“Turn your pagers to 1993”
– The Notorious B.I.G.
I recently found an entire box of my old notebooks in my basement. After reading through a few of them, I began to notice how differently my writing style and general interests have changed over time. Looking through my old writings I realized that I had become so far removed from some of the versions of me that it was like reading through a stranger’s thoughts.
The oldest book in the collection was from when I was about nine or so. The writing was atrocious and almost everything written was a blatant rip-off of something else. As I read the “stories” I had written, I could easily identify which summer blockbusters and horror novels I had stolen the plots from.
The second notebook that I read through was from around the time I was thirteen. It still wasn’t very good, but it was an improvement. The highlight of this was a massive hand written rough draft for my version of Red Alert 3 (at the time a third game hadn’t even been announced).
Surprisingly my ideas were actually pretty unique. While I still “borrowed” concepts from other games and movies, most of what I wrote was original. The difference between this notebook and the earlier one were night and day. Although I was by no stretch of the imagination a good writer, I was infinitely better than I had been.
The other two notebooks that I found were from high school. Both were incredibly inconsistent, at one point I wrote a bunch of lousy poetry, but still had some gems. There was a pretty campy story about a toxic fungus inhabiting marijuana buds that caused people to in die gruesome manners. It was like reading a cross between something concocted by Lloyd Kaufman and David Cronenberg. There was also a pretty good half finished detective story set in a retro-futuristic setting.

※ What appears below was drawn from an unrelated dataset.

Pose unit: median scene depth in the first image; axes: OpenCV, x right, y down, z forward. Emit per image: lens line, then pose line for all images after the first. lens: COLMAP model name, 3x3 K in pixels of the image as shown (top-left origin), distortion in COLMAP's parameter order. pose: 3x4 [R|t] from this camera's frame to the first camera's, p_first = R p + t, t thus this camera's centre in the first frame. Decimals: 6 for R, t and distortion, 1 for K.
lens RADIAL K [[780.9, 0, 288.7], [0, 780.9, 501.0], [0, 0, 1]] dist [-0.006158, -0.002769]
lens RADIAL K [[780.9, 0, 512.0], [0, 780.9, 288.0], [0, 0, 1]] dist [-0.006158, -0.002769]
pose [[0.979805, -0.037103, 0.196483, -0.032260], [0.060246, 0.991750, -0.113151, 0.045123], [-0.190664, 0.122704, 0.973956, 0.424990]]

Reading through my old notebooks also reminded me of something I had long since forgotten. At each stage of my writing, I had believed I’d reached my crescendo. When I was nine I thought I’d become best-selling author of books that were essentially Stephan King knock-offs. At thirteen I imagined myself penning all the flagship titles for a major game developer. At sixteen I thought I was the next Michael Chabon.
Within the next three years I doubt I’ll still be writing Thirty Days To X. As much as I love creating new posts and doing monthly challenges, I’ll eventually outgrow it. And, quite frankly, that thought kind of excites me. I’m looking forward to the future and what I write in it.